Prononcé du jugement fixé au 29 JANVIER 2026, date indiquée à l’issue des débats.
Jugement prononcé par mise à disposition au greffe.
— --------------
ENTRE :
Madame [V] [L], demeurant [Adresse 1]
Rep/assistant : Maître Louise GUILBAUD, avocat au barreau de NANTES, avocat plaidant
DEMANDERESSE.
D’UNE PART
ET :
M. LE PROCUREUR DE LA RÉPUBLIQUE DE [Localité 6], représenté par Aurélie BELLOLI, vice-procureur
DEFENDEUR.
D’AUTRE PART
Exposé du litige
Madame [V] [L], ressortissante congolaise, née le 02 février 1996 à [Localité 3] (République du Congo) a sollicité un certificat de nationalité française auprès du consulat de France à [Localité 3], en application de l’article 18 du code civil.

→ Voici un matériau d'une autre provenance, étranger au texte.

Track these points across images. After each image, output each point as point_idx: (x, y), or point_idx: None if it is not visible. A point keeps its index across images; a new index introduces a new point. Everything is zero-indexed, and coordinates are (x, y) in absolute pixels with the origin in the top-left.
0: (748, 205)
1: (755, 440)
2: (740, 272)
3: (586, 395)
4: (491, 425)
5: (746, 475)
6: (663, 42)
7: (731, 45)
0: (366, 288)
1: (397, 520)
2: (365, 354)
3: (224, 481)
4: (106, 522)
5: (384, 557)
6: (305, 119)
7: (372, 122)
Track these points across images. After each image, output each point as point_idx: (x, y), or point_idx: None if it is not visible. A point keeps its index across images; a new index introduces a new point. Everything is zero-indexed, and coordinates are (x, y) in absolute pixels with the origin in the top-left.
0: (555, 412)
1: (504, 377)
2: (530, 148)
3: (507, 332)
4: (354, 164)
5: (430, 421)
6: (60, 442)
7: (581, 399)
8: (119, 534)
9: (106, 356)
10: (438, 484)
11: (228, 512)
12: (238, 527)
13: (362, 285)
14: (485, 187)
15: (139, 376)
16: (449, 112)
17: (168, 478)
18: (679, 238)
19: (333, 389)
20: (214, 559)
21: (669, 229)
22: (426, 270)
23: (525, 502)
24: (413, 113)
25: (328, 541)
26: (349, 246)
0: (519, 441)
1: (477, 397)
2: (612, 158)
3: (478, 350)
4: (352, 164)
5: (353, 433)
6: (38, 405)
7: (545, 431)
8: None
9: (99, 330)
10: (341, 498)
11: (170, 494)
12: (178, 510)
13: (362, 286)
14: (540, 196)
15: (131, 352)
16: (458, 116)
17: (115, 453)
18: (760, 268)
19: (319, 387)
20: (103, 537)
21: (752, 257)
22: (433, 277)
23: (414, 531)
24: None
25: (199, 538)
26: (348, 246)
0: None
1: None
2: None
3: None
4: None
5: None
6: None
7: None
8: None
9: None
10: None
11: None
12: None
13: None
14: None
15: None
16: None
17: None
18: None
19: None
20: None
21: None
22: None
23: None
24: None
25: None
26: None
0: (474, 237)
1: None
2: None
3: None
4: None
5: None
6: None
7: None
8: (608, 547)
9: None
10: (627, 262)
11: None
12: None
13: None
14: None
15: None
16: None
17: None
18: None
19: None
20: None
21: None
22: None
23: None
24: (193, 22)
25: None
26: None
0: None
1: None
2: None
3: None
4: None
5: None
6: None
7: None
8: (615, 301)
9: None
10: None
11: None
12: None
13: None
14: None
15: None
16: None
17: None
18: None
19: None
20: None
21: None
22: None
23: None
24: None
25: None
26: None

Madame [V] [L] se dit née de l’union libre de [B] [U] de nationalité congolaise et de [E] [L], de nationalité française, né le 10 décembre 1964 à [Localité 3] et décédé le 2 février 2009.
A l’appui de sa demande elle a notamment fourni un acte de naissance reconstitué le 9 août 2011 sur réquisitions n°4189/011/CAB/TITO/P du procureur de la République de Ouenze-Talangaï.
Par décision du 21 mars 2016, les services consulaires ont refusé la délivrance du certificat de nationalité française sollicité aux motifs que l’examen de son acte de naissance montre qu’il a fait l’objet d’une reconstitution le 9 août 2011 postérieurement au décès de [E] [L], et qu’en l’absence d’acte de mariage entre [E] [L] et [B] [U], l’acte reconstitué, alors que Madame [V] [L] était âgée de 15 ans révolus et sans qu’il soit justifié des conditions et à la requête de qui cette reconstitution est intervenue ne permet pas d’établir son lien de filiation avec [E] [L].
Suivant exploit du 04 août 2021, Madame [V] [L] a assigné le procureur de la République afin de contester la décision de refus de délivrance d’un certificat de nationalité française qui lui a été opposée par le Consulat de France à [Localité 3] le 21 mars 2016.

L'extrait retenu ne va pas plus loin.